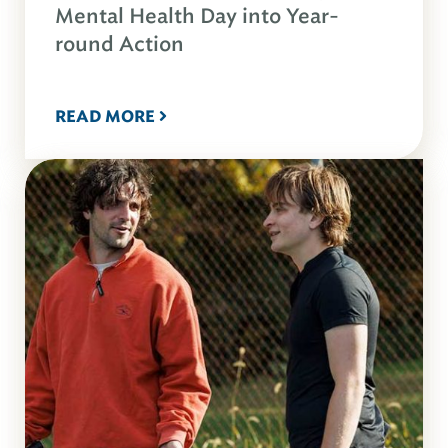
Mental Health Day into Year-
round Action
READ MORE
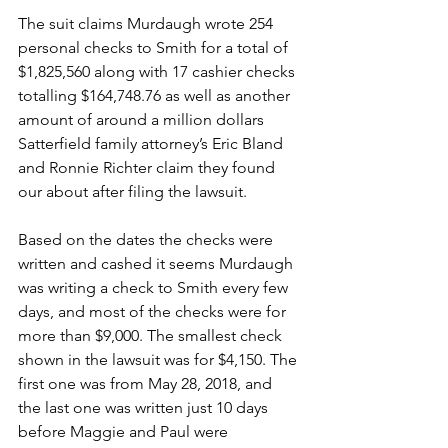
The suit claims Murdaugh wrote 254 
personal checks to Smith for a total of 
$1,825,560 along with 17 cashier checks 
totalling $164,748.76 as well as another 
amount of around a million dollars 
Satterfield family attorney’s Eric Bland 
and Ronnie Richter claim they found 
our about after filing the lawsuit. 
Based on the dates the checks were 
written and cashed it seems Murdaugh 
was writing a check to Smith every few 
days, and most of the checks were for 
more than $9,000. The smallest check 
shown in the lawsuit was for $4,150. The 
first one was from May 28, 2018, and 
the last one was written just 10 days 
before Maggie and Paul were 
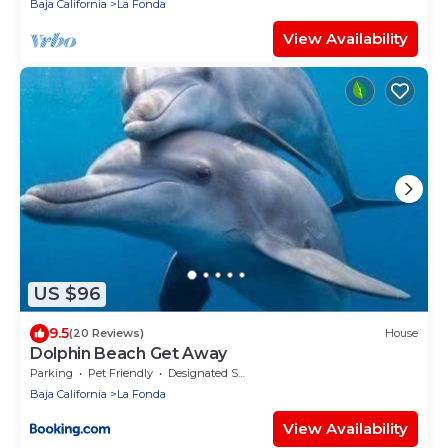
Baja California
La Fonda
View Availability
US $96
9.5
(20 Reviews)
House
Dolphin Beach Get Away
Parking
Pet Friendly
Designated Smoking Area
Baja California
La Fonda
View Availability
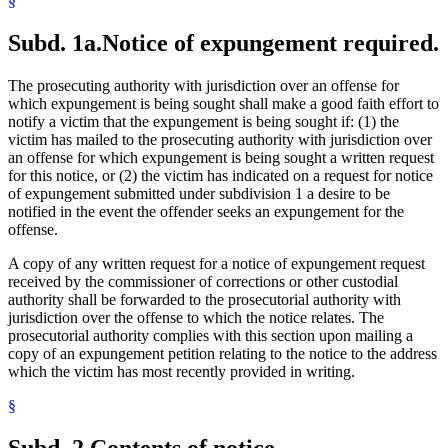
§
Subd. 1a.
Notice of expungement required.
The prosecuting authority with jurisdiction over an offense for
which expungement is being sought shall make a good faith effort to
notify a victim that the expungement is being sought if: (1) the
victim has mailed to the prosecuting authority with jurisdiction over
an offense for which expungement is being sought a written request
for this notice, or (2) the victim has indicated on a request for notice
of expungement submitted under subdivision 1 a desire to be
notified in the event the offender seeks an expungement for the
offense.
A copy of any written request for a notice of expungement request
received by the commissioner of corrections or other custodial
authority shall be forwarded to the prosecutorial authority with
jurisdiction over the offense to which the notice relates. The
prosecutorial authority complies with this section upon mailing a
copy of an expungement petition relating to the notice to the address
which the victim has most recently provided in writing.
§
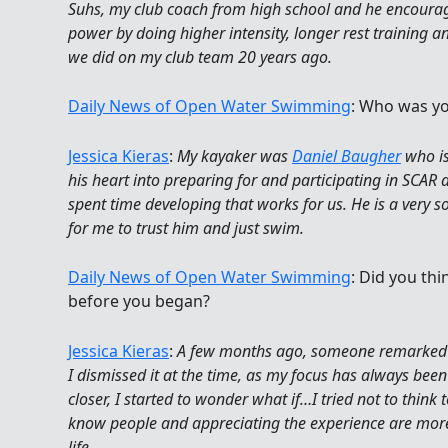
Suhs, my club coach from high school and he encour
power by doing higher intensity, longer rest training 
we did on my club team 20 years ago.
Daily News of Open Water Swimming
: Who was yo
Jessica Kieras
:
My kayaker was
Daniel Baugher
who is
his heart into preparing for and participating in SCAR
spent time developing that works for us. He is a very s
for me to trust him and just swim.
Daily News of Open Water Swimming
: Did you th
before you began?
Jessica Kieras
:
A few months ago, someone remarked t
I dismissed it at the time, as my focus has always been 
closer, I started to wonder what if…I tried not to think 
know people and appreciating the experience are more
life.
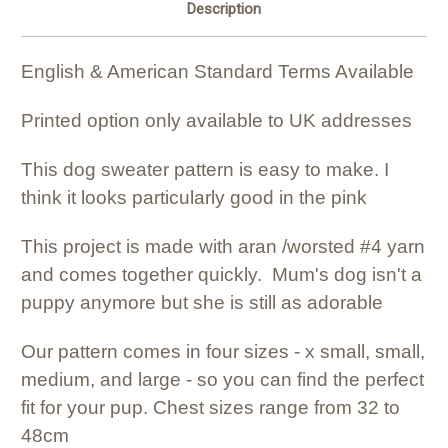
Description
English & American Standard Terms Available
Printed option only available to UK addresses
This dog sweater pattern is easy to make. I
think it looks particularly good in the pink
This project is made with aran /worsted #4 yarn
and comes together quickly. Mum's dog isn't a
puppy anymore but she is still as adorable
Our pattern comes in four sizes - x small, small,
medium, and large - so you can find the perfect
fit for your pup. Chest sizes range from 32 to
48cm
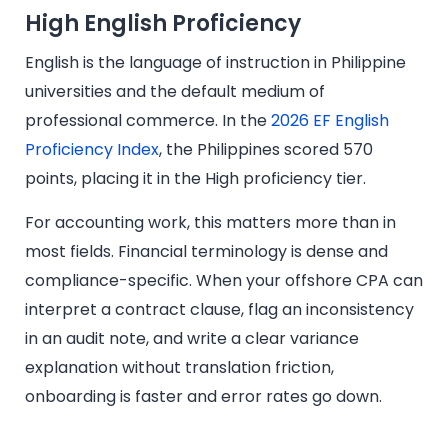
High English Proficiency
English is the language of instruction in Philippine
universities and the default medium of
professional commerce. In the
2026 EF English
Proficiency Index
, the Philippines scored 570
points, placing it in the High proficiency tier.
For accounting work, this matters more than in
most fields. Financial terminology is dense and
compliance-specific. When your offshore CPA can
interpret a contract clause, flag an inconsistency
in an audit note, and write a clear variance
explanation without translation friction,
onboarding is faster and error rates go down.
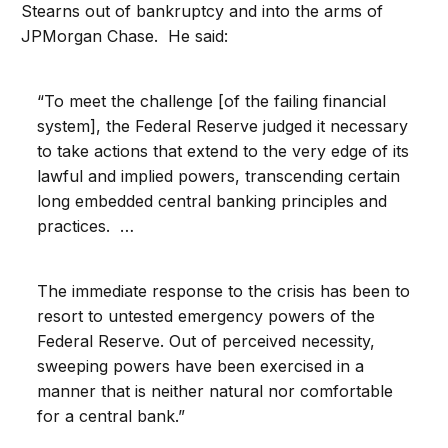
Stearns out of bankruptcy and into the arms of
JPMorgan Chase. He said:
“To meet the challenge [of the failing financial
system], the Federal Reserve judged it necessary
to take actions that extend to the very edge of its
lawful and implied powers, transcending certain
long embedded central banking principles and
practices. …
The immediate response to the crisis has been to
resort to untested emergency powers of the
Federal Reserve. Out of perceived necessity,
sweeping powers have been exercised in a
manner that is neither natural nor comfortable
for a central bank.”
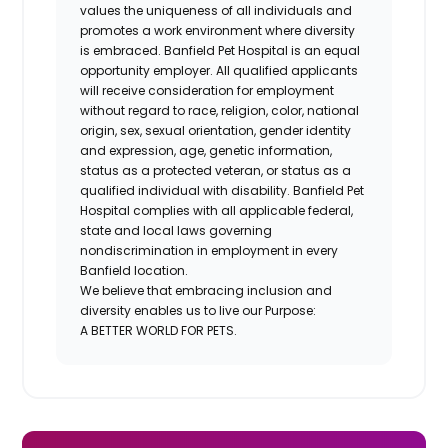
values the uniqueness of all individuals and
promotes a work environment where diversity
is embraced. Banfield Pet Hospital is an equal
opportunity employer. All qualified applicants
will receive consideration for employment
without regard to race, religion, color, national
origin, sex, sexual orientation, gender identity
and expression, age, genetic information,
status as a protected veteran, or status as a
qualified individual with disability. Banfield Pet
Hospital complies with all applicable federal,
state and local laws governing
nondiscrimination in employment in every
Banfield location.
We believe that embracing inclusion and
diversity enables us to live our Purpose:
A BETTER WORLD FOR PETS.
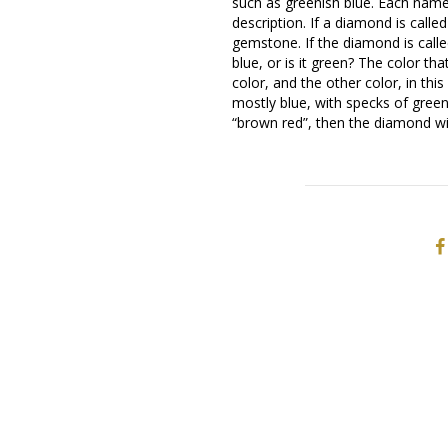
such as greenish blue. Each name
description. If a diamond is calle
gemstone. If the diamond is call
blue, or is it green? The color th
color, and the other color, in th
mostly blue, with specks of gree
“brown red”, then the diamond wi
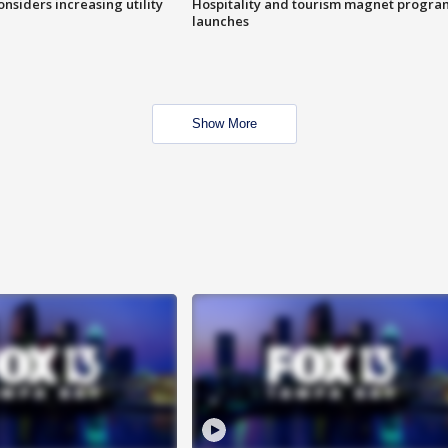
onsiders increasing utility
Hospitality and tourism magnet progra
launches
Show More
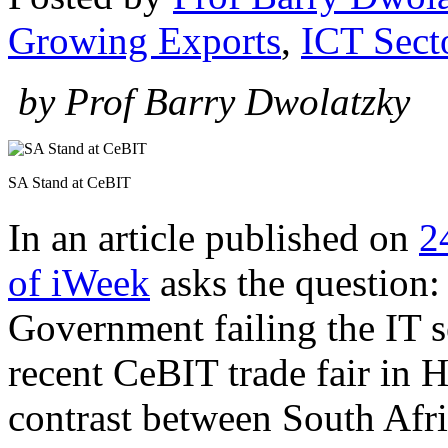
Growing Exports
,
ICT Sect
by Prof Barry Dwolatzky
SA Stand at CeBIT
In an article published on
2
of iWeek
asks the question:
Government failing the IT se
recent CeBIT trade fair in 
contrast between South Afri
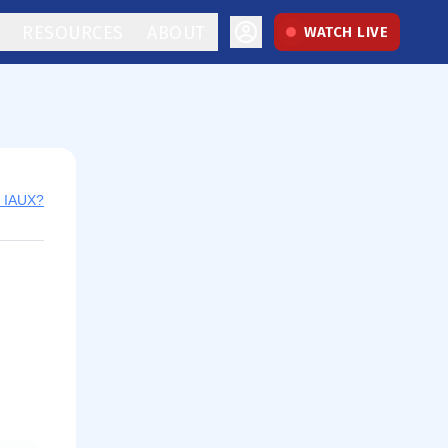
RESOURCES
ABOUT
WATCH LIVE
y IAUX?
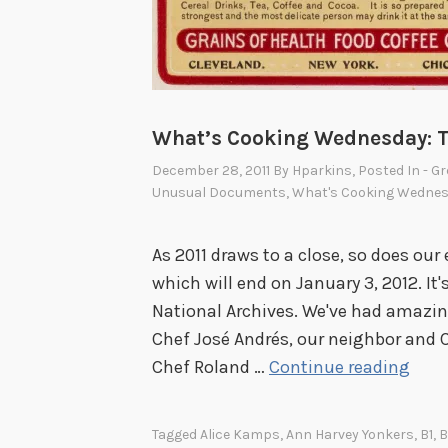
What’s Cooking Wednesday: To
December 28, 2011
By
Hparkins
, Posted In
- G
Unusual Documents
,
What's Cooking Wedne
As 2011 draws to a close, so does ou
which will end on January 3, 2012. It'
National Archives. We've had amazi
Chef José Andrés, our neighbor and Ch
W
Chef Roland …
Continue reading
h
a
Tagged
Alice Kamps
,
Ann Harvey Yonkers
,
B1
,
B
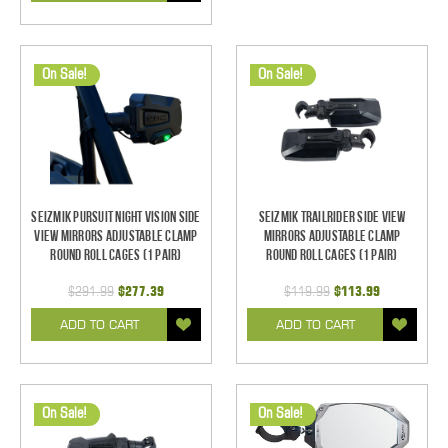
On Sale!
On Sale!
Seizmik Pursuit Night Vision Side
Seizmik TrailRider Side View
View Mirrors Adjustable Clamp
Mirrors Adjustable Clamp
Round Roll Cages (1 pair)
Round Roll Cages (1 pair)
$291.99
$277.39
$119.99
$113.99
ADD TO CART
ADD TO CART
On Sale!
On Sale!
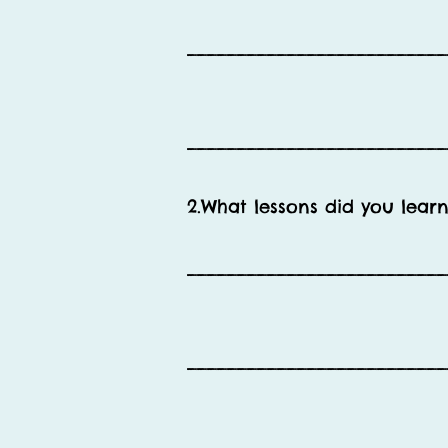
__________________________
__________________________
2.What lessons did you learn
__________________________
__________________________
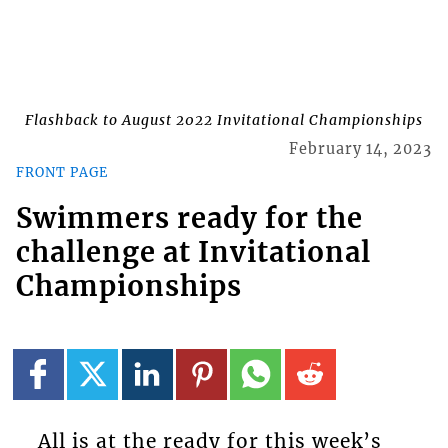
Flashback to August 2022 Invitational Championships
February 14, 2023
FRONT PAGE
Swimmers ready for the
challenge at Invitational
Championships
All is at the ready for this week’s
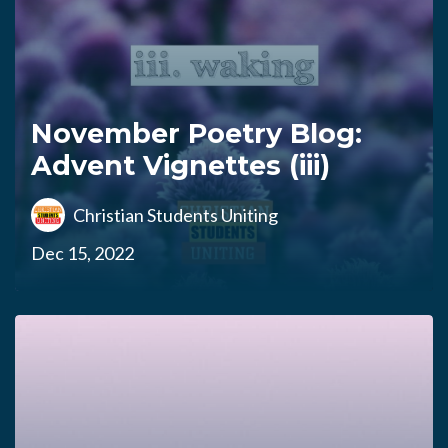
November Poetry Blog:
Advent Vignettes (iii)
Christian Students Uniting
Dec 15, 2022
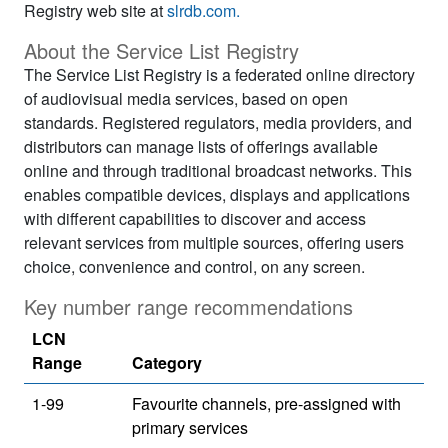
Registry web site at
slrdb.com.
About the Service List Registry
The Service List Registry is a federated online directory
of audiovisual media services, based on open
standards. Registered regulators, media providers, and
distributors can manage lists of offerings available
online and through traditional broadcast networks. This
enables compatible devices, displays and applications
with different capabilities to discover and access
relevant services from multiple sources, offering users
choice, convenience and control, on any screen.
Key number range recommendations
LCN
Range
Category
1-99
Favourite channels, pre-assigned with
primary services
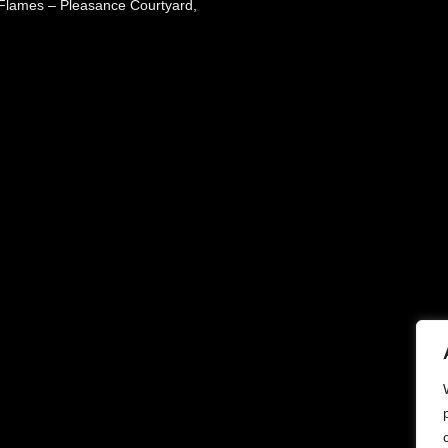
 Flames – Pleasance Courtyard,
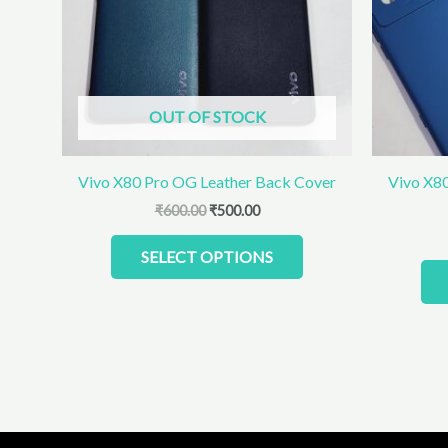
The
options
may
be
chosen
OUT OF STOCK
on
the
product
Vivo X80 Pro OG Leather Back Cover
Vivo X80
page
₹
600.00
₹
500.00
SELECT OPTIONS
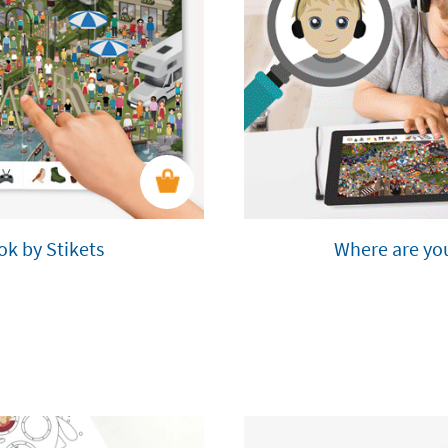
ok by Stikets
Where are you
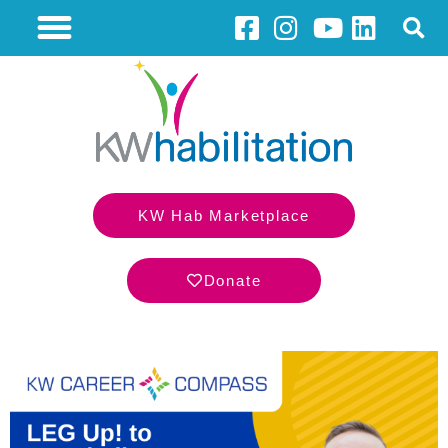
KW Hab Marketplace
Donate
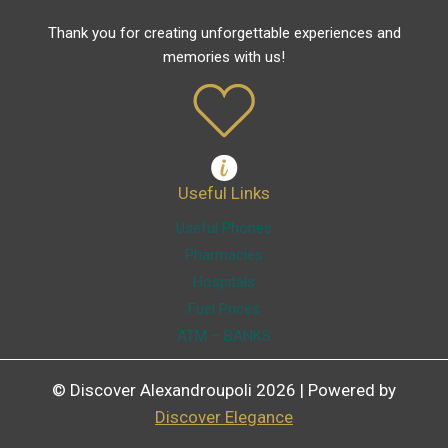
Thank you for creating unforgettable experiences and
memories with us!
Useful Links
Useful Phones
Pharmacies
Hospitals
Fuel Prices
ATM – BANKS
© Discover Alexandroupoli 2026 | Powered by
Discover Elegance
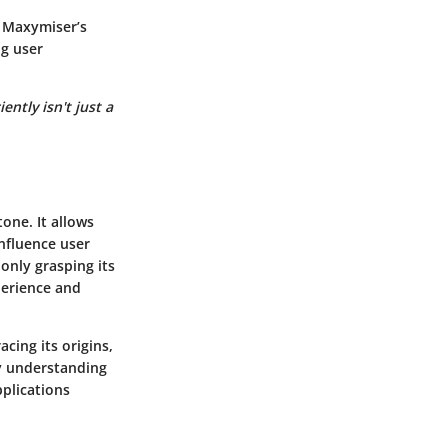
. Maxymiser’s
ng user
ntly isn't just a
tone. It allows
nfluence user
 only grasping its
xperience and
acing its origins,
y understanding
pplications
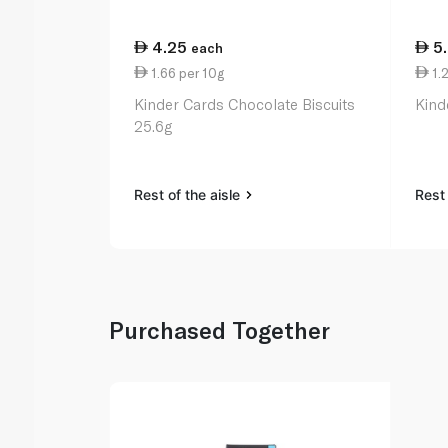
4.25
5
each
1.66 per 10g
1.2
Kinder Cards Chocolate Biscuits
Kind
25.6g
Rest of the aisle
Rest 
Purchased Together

#### [DIRECTIONS]
Pull out every line of the records that contains the word "English", and list each one on its own line.

#### [EXERCISE RESULT]
English & American Standard Terms Available
High English Proficiency
English is the language of instruction in Philippine
2026 EF English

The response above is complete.